Abdinajib Hassan Yussuf, age 27, is accused of stealing through the Early Intensive Developmental and Behavioral Intervention benefit, a program meant to support people under 21 with autism.
Yussuf, of St. Cloud, is accused of using his company, Star Autism Center, to submit millions in inflated and fraudulent claims for services never provided.
Cash kickback payments
Federal prosecutors allege that Yussuf and partners would recruit children and seek out autism diagnoses and approach parents with offers of cash kickback payments for enrolling their children in the program.
In all, Star Autism claimed more than $6 million. Prosecutors allege Yussuf used $100,000 to purchase a Freightliner semi-truck and sent $200,000 to Kenya.
The first autism services defendant, Asha Farhan Hassan, pleaded guilty to one count of wire fraud on Thursday for her role in a $14 million fraud scheme where she received $465,000.
Prosecutors also announced an investigation into a new fraud scheme. On Thursday morning, authorities served a search warrant on Ultimate Home Health Services, a Bloomington-based provider of “Integrated Community Services.”
The Medicaid-funded program helps people with disabilities live in a home rather than an assisted living facility, and it’s one of the 14 the state has identified as “high-risk.”
‘Explosive growth’
Ultimate Home Health Services claimed more than $1.1 million in reimbursements between June 2024 and August 2025 and claimed services for 13 clients, including multiple clients who did not get services, according to the warrant.
One of the clients was a person with “severe mental illness” who was found dead in the apartment, according to the warrant. Ultimate Home Health claimed it was providing 12 hours of service a day, though the client’s mother, who visited him once a week, said that was not true, the warrant said.

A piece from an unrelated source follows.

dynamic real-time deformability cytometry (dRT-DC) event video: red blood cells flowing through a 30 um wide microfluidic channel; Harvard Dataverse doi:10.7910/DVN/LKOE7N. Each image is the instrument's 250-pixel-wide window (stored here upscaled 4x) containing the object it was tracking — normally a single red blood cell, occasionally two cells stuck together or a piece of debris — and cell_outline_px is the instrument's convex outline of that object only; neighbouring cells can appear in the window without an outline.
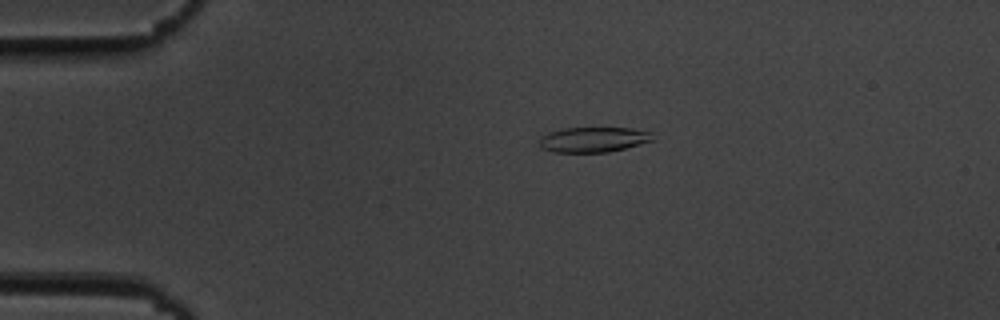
{"species": "common noctule bat (a hibernating species)", "species_latin": "Nyctalus noctula", "temperature_condition": "cold", "stored_images_in_passage": 46, "camera_frame_rate_fps": 3000, "um_per_image_px": 0.085, "animal": {"sex": "male", "body_mass_g": 19.5, "forearm_length_mm": 54.6}, "frame": {"image": 1, "passage_image": 3, "time_ms": 0.667, "image_size_px": [1000, 320], "cell_outline_px": [[652, 140], [624, 148], [608, 152], [552, 152], [540, 148], [540, 136], [548, 132], [564, 128], [632, 128], [652, 132]], "centroid_in_image_um": [50.38, 11.86], "position_along_channel_um": 34.6, "area_um2": 16.53}}
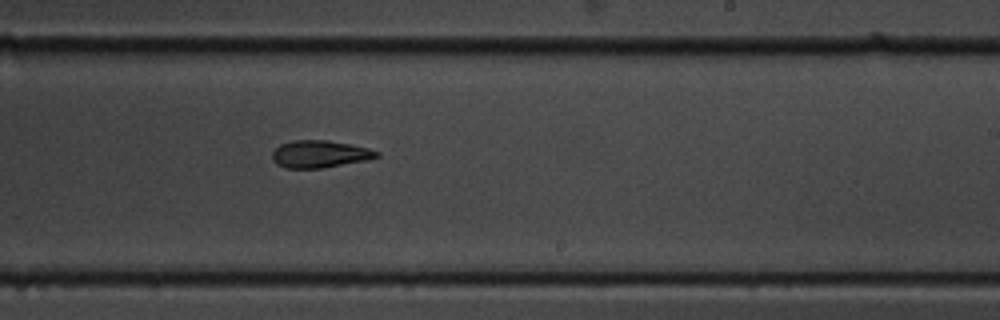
{"frame": {"image": 2, "passage_image": 25, "time_ms": 8.0, "image_size_px": [1000, 320], "cell_outline_px": [[380, 156], [368, 160], [324, 168], [288, 168], [276, 164], [272, 160], [272, 152], [280, 144], [292, 140], [328, 140], [368, 148], [380, 152]], "centroid_in_image_um": [27.18, 13.1], "position_along_channel_um": 261.8, "area_um2": 16.7}}
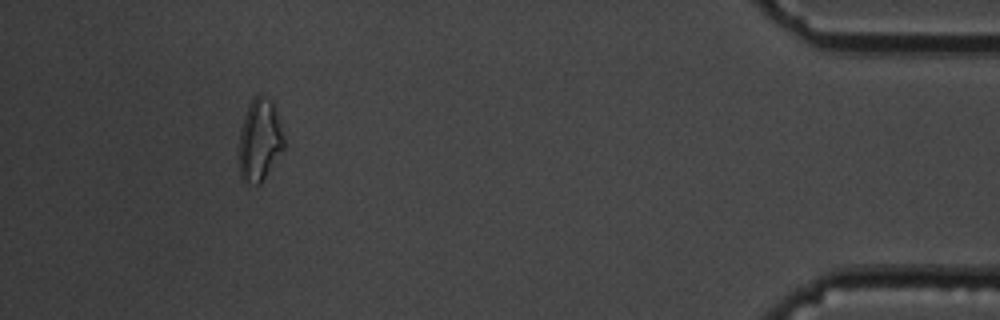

Integrated Community Services has seen “explosive growth” since it started in 2021, according to the U.S. Attorney’s Office. When the program began in 2021, it paid out $4.6 million. By 2024, it paid out $170 million in just one year. The state has paid out more than $400 million in Medicaid reimbursements since the program started, according to prosecutors.
The pattern resembles other Medicaid-funded state programs that have seen significant fraud.
For instance, Housing Stabilization Services was projected to cost $2.6 million a year when it started. By 2024, it was paying out more than $105 million. A dozen now face federal charges in connection with fraud in that program, and more charges are likely to come.
Thompson said he believed the scale and type of fraud occurring in Minnesota was unique, and that it had been “allowed to go on far too long,” and that the state had not done a good job of overseeing Medicaid programs.
“There’s lots of levels of responsibility. There’s criminal culpability, obviously and then there’s other accountability,” he said. “I think all of us, as a state, have to grapple with that and that’s not just prosecutors and law enforcement agents but regulators and politicians and news media, community leaders … I think that process, that conversation is starting to happen.”